(Beginning of Text for analysis)

FARMINGTON — Travis Bent has never been on an airplane and has been outside of Maine only a handful of times.

Bent, of Norridgewock, will graduate Saturday from the University of Maine at Farmington, and in September he’ll embark on the adventure of his life when he sets off for Spain.

“I’m in for culture shock,” Bent said, “but I am most excited to experience something different.”

Bent, 22, is among 361 graduates who will receive UMF diplomas Saturday. Bent will graduate with a Bachelor of Arts degree in history, with minors in Spanish, French and international and global studies.

In March, after a rigorous application and consideration process, Bent was awarded a 2016 Fulbright Fellowship. The Fulbright U.S. student program is a national program sponsored by the State Department that gives college graduates and graduate students the opportunity to teach English as a foreign language or pursue a research project abroad. The program awards about 1,900 of the fellowships a year, according to a news release from UMF.

Bent, who is graduating cum laude, is the only graduating UMF senior who received the award this year.

“Receiving a Fulbright award is such an honor and a significant personal achievement,” UMF President Kathryn A. Foster said in the release. She said the school is proud of Bent and two alumni who also have received the award and “the course they’ve charted as ambassadors to the world.”

“UMF has strategically invested in growing our Fulbright program to support this type of academic excellence, and this year’s strong showing underlines its success,” she said.

Also receiving the award are 2014 graduate Kyle Manning and 2015 graduate Caroline Murphy.

Through his fellowship, Bent will spend the 2016-2017 academic year in Spain as an English teaching assistant at a college yet to be determined in the Madrid area.

Bent said he always has been interested in expanding his view of the world through his studies.

“Growing up in one small area (my) whole life, I started to look outside,” Bent said.

He began taking Spanish classes in eighth grade as a student at Skowhegan Area Middle School, then continued with the subject through his four years at Skowhegan Area Middle School.

Bent had to pay for college himself, so he chose UMF because it is relatively affordable and he commuted from his home in Norridgewock, 30 minutes away, the first two years.

Bent said while he picked UMF for an economic reason, the school has expanded his horizons and ambitions.

“I think I have gotten a lot more out of this university than I had originally expected,” Bent said. “Taking the language classes wasn’t something that I had planned on doing intensively like I have done. But I’ve done it here for the last three years and I’ve gotten to meet a lot of interesting people and professors.”

(End of Text for analysis)
(Beginning of Stored data)

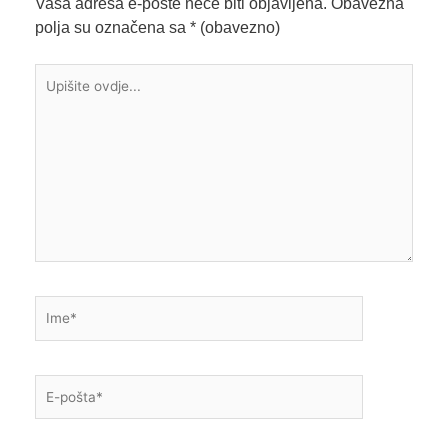
Vaša adresa e-pošte neće biti objavljena.
Obavezna
polja su označena sa
* (obavezno)
Upišite
ovdje...
Ime*
E-
pošta*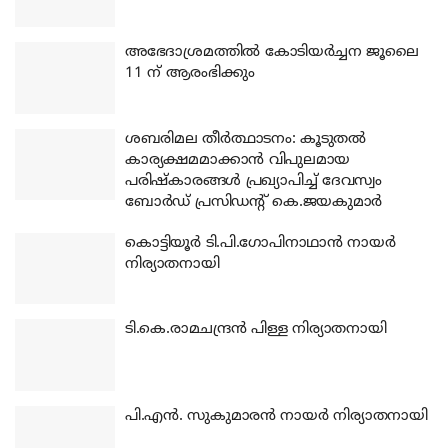
അഭേദാശ്രമത്തില്‍ കോടിയര്‍ച്ചന ജൂലൈ
11 ന് ആരംഭിക്കും
ശബരിമല തീര്‍ത്ഥാടനം: കൂടുതല്‍
കാര്യക്ഷമമാക്കാന്‍ വിപുലമായ
പരിഷ്‌കാരങ്ങള്‍ പ്രഖ്യാപിച്ച് ദേവസ്വം
ബോര്‍ഡ് പ്രസിഡന്റ് കെ.ജയകുമാര്‍
കൊട്ടിയൂര്‍ ടി.പി.ഗോപിനാഥാന്‍ നായര്‍
നിര്യാതനായി
ടി.കെ.രാമചന്ദ്രന്‍ പിള്ള നിര്യാതനായി
പി.എന്‍. സുകുമാരന്‍ നായര്‍ നിര്യാതനായി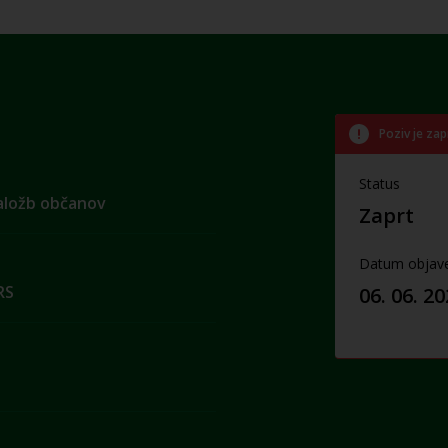
Poziv je zap
Status
naložb občanov
Zaprt
Datum objav
RS
06. 06. 2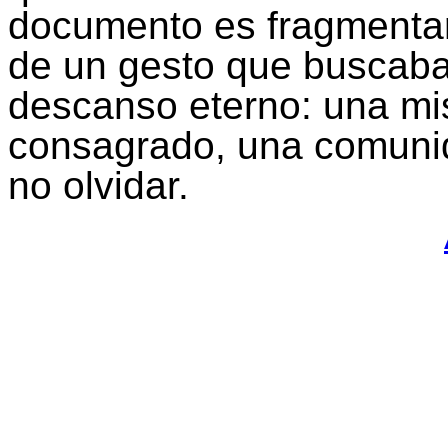
documento es fragmentar
de un gesto que buscab
descanso eterno: una mi
consagrado, una comunida
no olvidar.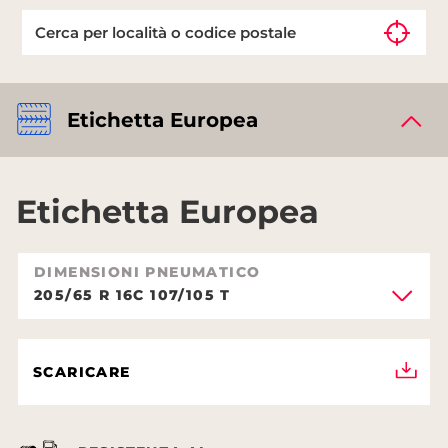
Etichetta Europea
Etichetta Europea
DIMENSIONI PNEUMATICO
205/65 R 16C 107/105 T
SCARICARE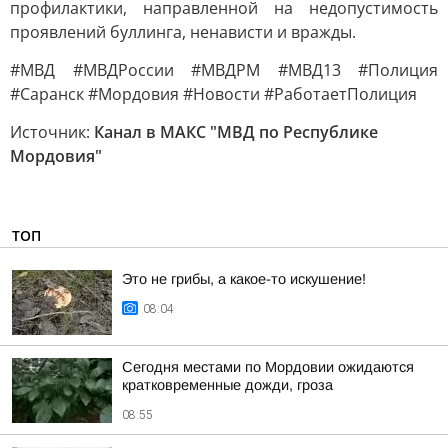
профилактики, направленной на недопустимость
проявлений буллинга, ненависти и вражды.
#МВД #МВДРоссии #МВДРМ #МВД13 #Полиция
#Саранск #Мордовия #Новости #РаботаетПолиция
Источник:
Канал в МАКС "МВД по Республике
Мордовия"
ТОП
Это не грибы, а какое-то искушение!
08:04
Сегодня местами по Мордовии ожидаются
кратковременные дожди, гроза
08:55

(End of Stored data)

## [Instruction]
Copy everything from "Bent, of Norridgewock, will" down to "off for Spain." in the news story about Travis Bent, and substitute "Portugal" for "Spain".

## [Exercise solution]
Bent, of Norridgewock, will graduate Saturday from the University of Maine at Farmington, and in September he’ll embark on the adventure of his life when he sets off for Portugal.